Kitchen confidential: my 54 closed cook books and six-dish repertoire
‘ALL I have to do now is consider my meatzza,” Nigella Lawson said in last week’s episode of her new cookery series, Nigellissima. “My meatzza is a wondrous thing.”
I don’t want to be rude about Nigella’s meatzza. I’m sure it is wondrous – even if it sounded as if it had been conceived in a cloud of marijuana smoke by a 16-year-old Masterchef fan; and even if the finished product resembled a small animal that had met its demise on a busy stretch of motorway.
The point of the meatzza – which is a pizza “but instead of having a bread base it’s got like a meatball mixture that was squished flat into a disc” – isn’t whether it tastes good. Because, as Nigella knows, we don’t actually watch cookery programmes to find out what, or even how, to cook.
By the time we reach adulthood, our repertoire of dishes is as impressive as it’s going to get, give or take the occasional post-holiday experiment with a saffron orzotto or a seafood paella. According to Bord Bia’s Last Night’s Dinner survey, published earlier this year, on any given night, six in 10 Irish people will dine on meat and two veg. Spaghetti bolognese and roast chicken are perennial favourites. In other words, we’re hardly a nation of Heston Blumenthals.
But that doesn’t stop us fantasising.

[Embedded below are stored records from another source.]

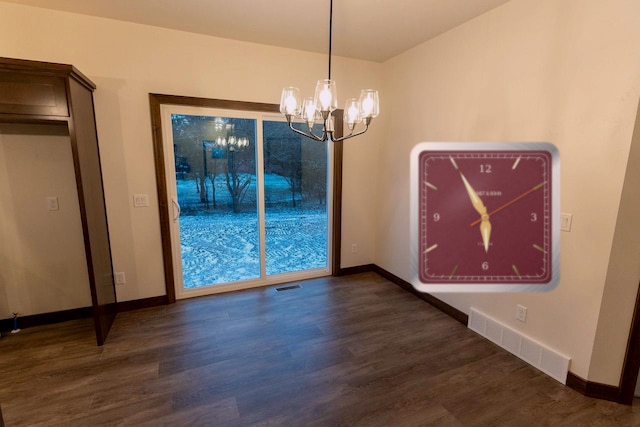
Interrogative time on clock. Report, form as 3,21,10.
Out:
5,55,10
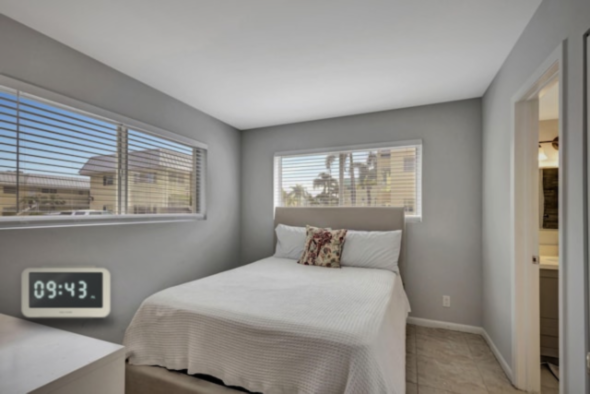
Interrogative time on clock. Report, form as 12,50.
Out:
9,43
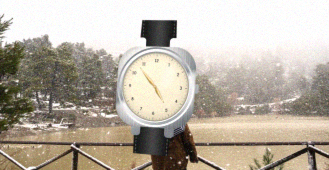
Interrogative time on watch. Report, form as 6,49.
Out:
4,53
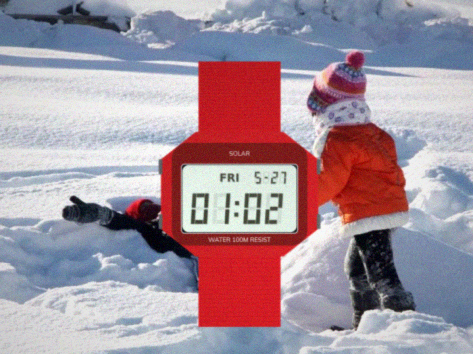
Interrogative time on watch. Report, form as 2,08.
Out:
1,02
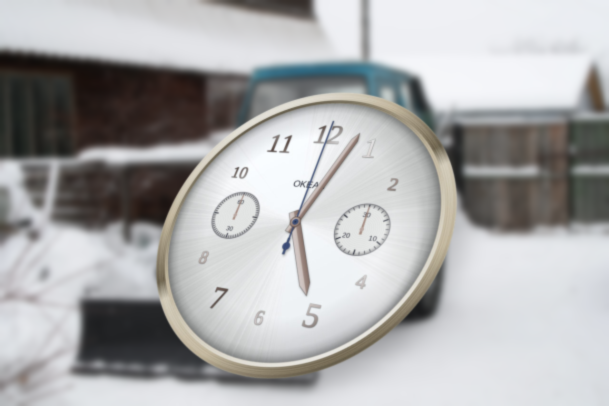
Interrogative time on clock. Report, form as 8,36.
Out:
5,03
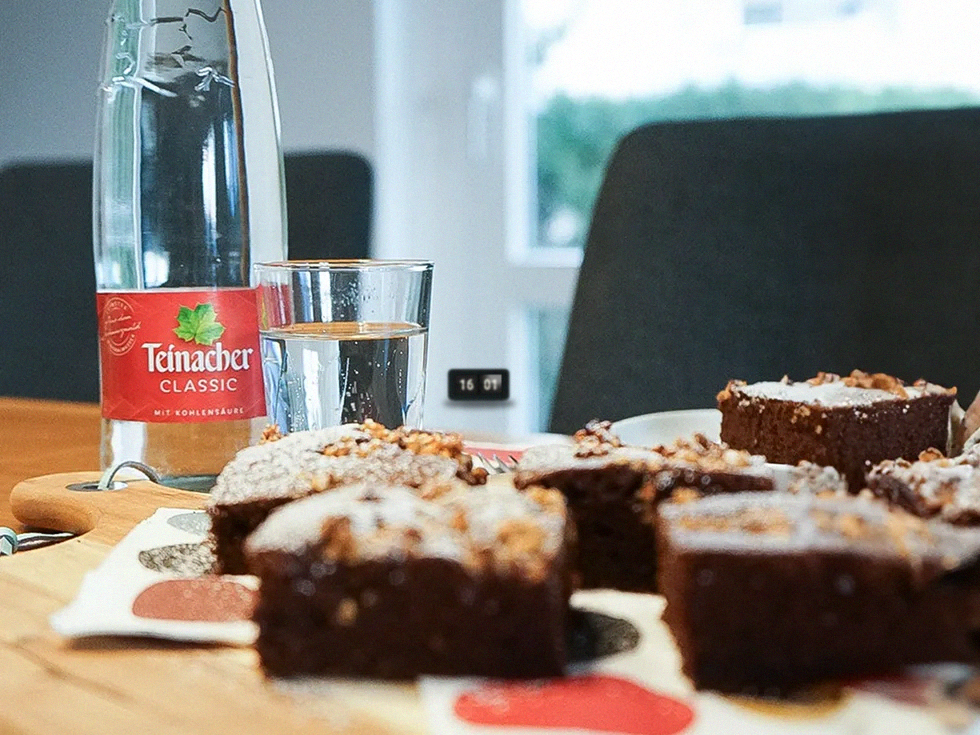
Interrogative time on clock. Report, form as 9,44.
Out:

Rachel Allen’s Cake was at number three in the Irish hardback non-fiction charts last week, while the Hairy Bikers’ Hairy Dieters was at four in paperback non-fiction. Over on Amazon.co.uk, four of the top 10 best-selling books are about food: the Hairy Bikers were nudged down the list by JK Rowling; then there’s Gordon Ramsay’s Ultimate Cookery Course, Jamie’s 15-Minute Meals and, of course, Nigella at the top spot.
Everywhere you look, someone is drooling over food. Last month, the cover of Newsweek featured a photo of a woman on the cusp of fellating an asparagus. On the photo-sharing social media site Instagram, you’re never too far from a photo of the blueberry and walnut-marinated venison someone whipped up for lunch.
If this obsession with food is a bit of a postmodern wheeze, Swedish chef Magnus Nilsson is certainly in on the joke.
In his new cookbook, Fäviken, he proffers recipes involving “retired dairy cows which have been aged for nine months”, turnips “which have never seen the light of day”, and “one very fresh cow’s femur”.
He might as well suggest that we rustle up a salad using shredded bits of Lord Lucan’s toenails, as expect any of his readers to be able to identify – let alone source – a crispy reindeer lichen or know how to saw apart a burning marrow bone. But that’s not the point.
As Nilsson and Nigella are aware, our fetishisation of food – eating it, photographing it, watching it on TV, blogging about it, discussing it – stops dead, for most of us, the minute we find ourselves confronted with an open fridge.
I should know. At the last count, there were 54 cookbooks artfully arranged on a shelf in my kitchen.
And yet, on the nights it is my turn to cook, my family are reliably catered for from a total menu of six dishes – that’s if you count spaghetti bolognese and shepherd’s pie as distinct offerings. (Which I most certainly do.) Yes, I am the culinary equivalent of those people who spend their Saturday afternoons trudging around viewings of houses they will never actually buy. And I’m not alone.
This mass fetishisation of food recently led forme New York Times restaurant critic Frank Bruni to declare that our “food madness” is tipping into “food psychosis . . . We have tumbled far, far down the organic rabbit hole and . . . we may have finally hit bottom”.
And he presumably hadn’t even seen Nigella swanning around her kitchen with a burger made of coffee ice cream.
It’s all the pretension surrounding food that I find wearying. As a result, there are two cookbooks on my shelf that I recently keep coming back to. One is my maternal grandmother’s copy of Maura Laverty’s Full and Plenty. And the second belonged to my other grandmother – it was her Every Day Cook Book by Marguerite Patten.
Unlike my sprawling library of pastel-spined titles, these books bear the scars of daily usage – pages stuck together with flour; notes in the margin; recipes inserted between the pages – and they hark back to a time when a good stew was the food of gods, and mutton was simply mutton, rather than dry-aged noisettes d’agneau.
Now, of course, food is no longer just fuel. It’s a lifestyle choice; it’s an expression of your personality, your worldliness, your sense of humour, your sex appeal, your political beliefs and your amazing collection of antique crockery.
The odd thing is that, in all the cultures we’re so busily trying to emulate – France, Spain, Italy, India, China – the food really is just about the food. One of the best cooks I know is a seventysomething Italian who eats meat only a couple of times a year, doesn’t own a cookery book and thinks it’s bonkers to buy vegetables when you can just grow your own.
I imagine she’d keel over laughing if she heard Nigella describe Italian food as being about “family, tradition, passion, rapture, style and confidence”.
I can’t wait to ask her round for a slice of meatzza.